Parsing surrogate pairs is basic functionality of this module and
you cannnot turn this feature off by option.
If you don't need even this feature, use string.split('')
.
Combining Marks
Some Unicode characters works as “modifier” and append additional parts to the preceding character. These characters should be semantically interpreted as one combined character.
These characters contain:
Especialy as...
- Emoji Variation Selectors
- Ideographic Variation Selectors
Example:
> chars('dépôt')
[ 'd', 'é', 'p', 'ô', 't' ]
You can turn this feature off by {combiningMark: false}
.
IDS (Ideographic Description Sequences)
Ideographs used in east asia are very complex and mostly they can be described by composition of another ideographs.
Unicode supports description of these composition by special meta-characters, which is called “IDC (Ideographic Description Characters).” They constitute some character sequences by simple algorithm and express single character whose parts are represented by another character.

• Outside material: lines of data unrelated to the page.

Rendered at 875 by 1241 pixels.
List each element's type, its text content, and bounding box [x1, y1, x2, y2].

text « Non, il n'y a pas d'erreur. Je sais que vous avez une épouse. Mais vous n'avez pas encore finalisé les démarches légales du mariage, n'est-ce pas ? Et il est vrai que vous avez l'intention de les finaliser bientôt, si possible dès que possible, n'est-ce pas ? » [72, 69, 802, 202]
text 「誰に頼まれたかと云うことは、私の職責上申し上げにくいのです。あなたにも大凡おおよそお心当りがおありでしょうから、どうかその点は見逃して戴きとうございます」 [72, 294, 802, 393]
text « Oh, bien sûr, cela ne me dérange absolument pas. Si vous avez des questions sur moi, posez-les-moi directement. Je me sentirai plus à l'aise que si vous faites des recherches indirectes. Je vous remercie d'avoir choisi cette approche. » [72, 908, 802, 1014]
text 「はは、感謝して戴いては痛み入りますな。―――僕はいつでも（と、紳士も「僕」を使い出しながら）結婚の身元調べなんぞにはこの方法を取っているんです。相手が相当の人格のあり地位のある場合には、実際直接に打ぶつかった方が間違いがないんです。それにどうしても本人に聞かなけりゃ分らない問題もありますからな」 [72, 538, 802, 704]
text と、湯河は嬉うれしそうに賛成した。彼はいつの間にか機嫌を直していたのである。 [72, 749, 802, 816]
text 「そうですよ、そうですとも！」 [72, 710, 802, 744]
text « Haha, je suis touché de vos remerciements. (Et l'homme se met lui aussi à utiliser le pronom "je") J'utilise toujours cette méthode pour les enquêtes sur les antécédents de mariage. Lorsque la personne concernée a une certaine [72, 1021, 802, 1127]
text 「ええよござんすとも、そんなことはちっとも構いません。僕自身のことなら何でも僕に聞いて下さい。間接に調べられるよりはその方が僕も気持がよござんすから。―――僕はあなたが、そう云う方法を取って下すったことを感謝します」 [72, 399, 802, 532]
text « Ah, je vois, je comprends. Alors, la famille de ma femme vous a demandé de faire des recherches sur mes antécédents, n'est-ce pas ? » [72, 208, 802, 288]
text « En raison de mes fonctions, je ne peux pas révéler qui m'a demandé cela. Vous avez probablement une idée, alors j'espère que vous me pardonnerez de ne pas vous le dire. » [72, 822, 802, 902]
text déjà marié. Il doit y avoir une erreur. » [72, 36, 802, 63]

Semantically they are one “character” with a bunch of portion. Unicode Standard 8.0.0 describes how these sequences should be interpreted programatically.
Ideographic Description characters are not combining characters, and there is no requirement that they affect character or word boundaries. Thus U+2FF1 U+4E95 U+86D9 may be treated as a sequence of three characters or even three words.
Implementations of the Unicode Standard may choose to parse Ideographic Description Sequences when calculating word and character boundaries. Note that such a decision will make the algorithms involved significantly more complicated and slower.
Then, this module choosed to parse IDS as character.
Example:
> chars('⿱女⿰女女しい')
[ '⿱女⿰女女', 'し', 'い' ]
You can turn this feature off by {ids: false}
Kharoshthi Virama
Kharoshthi (aka Kharosthi) is an ancient script used in ancient India (Wikipedia). In this script, we have to handle a strange modifier called “Kharoshthi Virama.” It behaves like ZWJ when the both side of the Virama is Kharoshthi consonants, and otherwise it modifies preceding character to be a modifier, and makes it to be written in the bottom-left of the character preceding it. It means, this character may affect the preceding character but one!
> chars('𐨫𐨿𐨤𐨑𐨿𐨐𐨿𐨮𐨨𐨿𐨪𐨢𐨁𐨐𐨿')
[ '𐨫𐨿𐨤', '𐨑𐨿𐨐𐨿𐨮', '𐨨𐨿𐨪', '𐨢𐨁𐨐𐨿' ]
Note: If you have problem for reading this script, just install Noto Sans Kharoshthi font.
You can turn this feature off by {kharoshthiVirama: false}
Further readings
- Unicode Standard 8.0.0 §14 South and Central Asia-III
- Proposal for adding Kharoshthi characters in Unicode Standard
Regional Indicator Symbols
Regional Indicator Symbols is a part of the emoji symbol specification, which is to encode a country by the combination of two-letter country codes. Every succeeding pairs of the Regional Indicator Symbols should be considered as the existing country code and therefore be one character.
> chars('FREEDOM🇺🇸')
[ 'F', 'R', 'E', 'E', 'D', 'O', 'M', '🇺🇸' ]